> _TEXT PROVIDED_:
_ _ _ _ _

R package to scrape content like mission statements and social media handles from nonprofit websites
- input website URL
- specify node types
- get tidy dataset with URL + node content
devtools::install_github( "Nonprofit-Open-Data-Collective/webscraper" )
library( webscraper )
url <- "https://www.mainewelfaredirectors.org"
dat <- get_p_node_data( url )
head( dat ) %>% pander(style="grid")
| tag | text |
| p | General Assistance | Referral |
| | | Advocacy |
| p | Establish and promote |
| | equitable, efficient and |
| | standardized administration of |
| | General Assistance. |
| p | Encourage the professional |
| | development, growth, and |
| | knowledge base of those who |
| | administer General Assistance. |
| p | Advocate for the |
| | municipalities and citizens |
| | that we serve. |
| p | Actively promote and present |
| | our program needs to the |
| | Legislature and citizens by |
| | creating a greater public |
| | awareness of the importance |
| | and the benefits of equitable, |
| | efficient and standardized |
| | General Assistance |
| | administration. |
| p | Click here to download current |
| | MWDA Bylaws |
| URL | page |
| http://mainewelfaredirectors.org/association.htm | association |
| xpath |
| /html/body/table/tr[2]/td/p |
| /html/body/table/tr[3]/td[2]/strong/blockquote/ul/li[1]/p |
| /html/body/table/tr[3]/td[2]/strong/blockquote/ul/li[2]/p |
| /html/body/table/tr[3]/td[2]/strong/blockquote/ul/li[3]/p |
| /html/body/table/tr[3]/td[2]/strong/blockquote/ul/li[4]/p |
| /html/body/table/tr[3]/td[2]/strong/blockquote/p[1] |
To collect multiple at a time:
head( sample.urls )

_ _ _ _ _

> _MATERIAL SHOWN_:
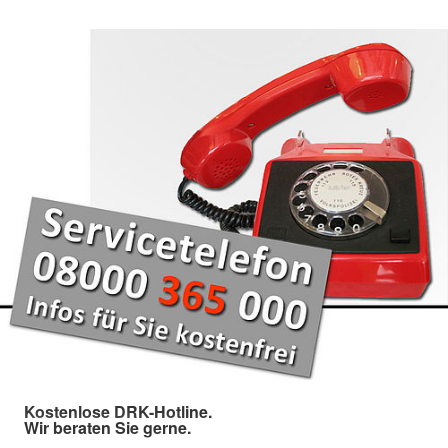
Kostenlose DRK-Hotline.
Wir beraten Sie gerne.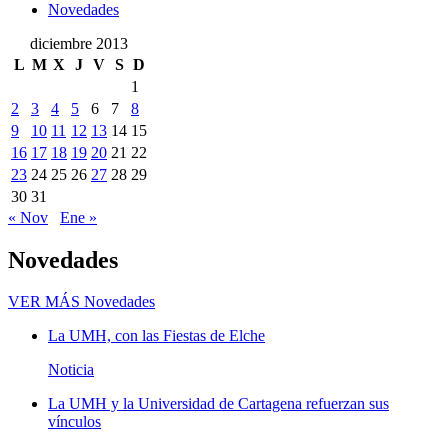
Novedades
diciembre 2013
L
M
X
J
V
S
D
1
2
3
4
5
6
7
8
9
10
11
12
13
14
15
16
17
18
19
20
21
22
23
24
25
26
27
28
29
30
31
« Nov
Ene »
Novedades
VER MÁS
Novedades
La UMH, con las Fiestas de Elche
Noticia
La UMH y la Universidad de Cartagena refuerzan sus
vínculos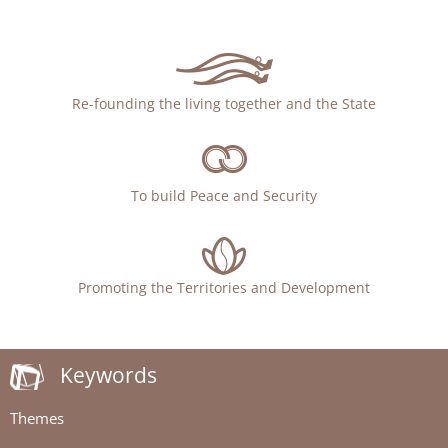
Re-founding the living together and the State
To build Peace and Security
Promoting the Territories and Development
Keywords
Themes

_ _ _ _ _

> _PROBLEM DESCRIPTION_: Could you extend the write-up on the R package for scraping nonprofit websites, starting right after its last line? The data has no connection to the text about the nonprofit web-scraping R package.

> _EXERCISE ANSWER_:
urls <- sample.urls$ORGURL
results.list <- lapply( urls, get_p_node_data )
d <- dplyr::bind_rows( results.list )
The package collects data following this process:
1. user provides a URL
2. normalize the URL
- save original URL
- create normalized version ("http://some-name.com") >> normalize_url()
- create root url from normalized >> creat_root_url()
3. check URL status >> check_url_status()
- results: exists & active --> load website (4)
- exists & not responding --> try root domain
- does not exist --> try root domain
4. visit page if URL is active
- if redirected, capture redirect
-----> table 1 captures URL status
5. load website
- catalog all internal links on the landing page for snowball sample
- search for contact info (not yet implemented)
- social media sites
- social media handles
- email?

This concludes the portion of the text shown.